A prism of glass of index of refraction 1.50 has angle of 45,45,90. A ray of light is incident on one of the short faces at an angle of theta. What is the maximum value of theta for which the ray of light suffer total internal reflection at the long face?
i know that the two angles inside the prism are sum to 45 degrees.
n(air)sin(theta)=n(glass)sin(b)
and
n(glass)sin(c)=n(air)sin(90)-for reflection
also
b+c=45
not sure how to continue....
sin(theta)=cos(b)-sqrt(2)
but its not a final answer
To find the maximum value of theta for which the ray of light suffers total internal reflection at the long face of the prism, we need to consider the critical angle.
The critical angle is the angle of incidence at which the refracted ray is at an angle of 90 degrees with respect to the normal. Beyond this angle, total internal reflection occurs.
First, let's find the critical angle for the glass prism. We can use Snell's law, which states that the ratio of the sines of the angles of incidence and refraction is equal to the ratio of the indices of refraction.
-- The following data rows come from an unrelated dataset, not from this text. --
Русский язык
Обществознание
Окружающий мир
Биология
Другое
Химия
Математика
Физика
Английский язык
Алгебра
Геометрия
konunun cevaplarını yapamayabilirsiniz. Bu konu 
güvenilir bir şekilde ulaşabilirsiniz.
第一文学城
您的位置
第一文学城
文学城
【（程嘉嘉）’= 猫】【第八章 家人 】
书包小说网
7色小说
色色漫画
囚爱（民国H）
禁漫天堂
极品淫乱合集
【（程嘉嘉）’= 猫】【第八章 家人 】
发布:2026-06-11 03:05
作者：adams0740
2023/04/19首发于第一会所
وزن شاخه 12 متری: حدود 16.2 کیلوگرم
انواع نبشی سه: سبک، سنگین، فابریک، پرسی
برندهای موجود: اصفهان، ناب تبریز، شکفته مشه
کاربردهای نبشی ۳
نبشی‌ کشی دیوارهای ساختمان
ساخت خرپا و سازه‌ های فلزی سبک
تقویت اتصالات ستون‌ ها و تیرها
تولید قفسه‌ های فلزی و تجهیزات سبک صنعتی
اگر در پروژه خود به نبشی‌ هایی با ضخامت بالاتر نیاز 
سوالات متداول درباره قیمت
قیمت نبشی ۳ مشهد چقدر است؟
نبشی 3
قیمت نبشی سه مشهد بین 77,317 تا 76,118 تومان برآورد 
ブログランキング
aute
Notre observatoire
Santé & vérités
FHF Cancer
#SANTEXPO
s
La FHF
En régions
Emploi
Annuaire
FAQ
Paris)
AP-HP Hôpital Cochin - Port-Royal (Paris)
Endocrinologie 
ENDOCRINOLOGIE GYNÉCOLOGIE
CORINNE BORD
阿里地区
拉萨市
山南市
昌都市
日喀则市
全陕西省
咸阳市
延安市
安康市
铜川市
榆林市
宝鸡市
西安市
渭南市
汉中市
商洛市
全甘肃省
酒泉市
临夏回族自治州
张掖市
The index of refraction of the air is approximately 1.00, and since the angle of incidence is measured with respect to the normal, we can calculate the critical angle using the formula:
sin(critical angle) = 1 / index of refraction
Substituting the values, we get:
sin(critical angle) = 1 / 1.50
Now, we can solve for the critical angle:
critical angle = arcsin(1 / 1.50)
Using a calculator, we find that the critical angle is approximately 41.81 degrees.
Therefore, the maximum value of theta for which the ray of light suffers total internal reflection at the long face of the prism is 41.81 degrees. Any angle greater than this will result in total internal reflection.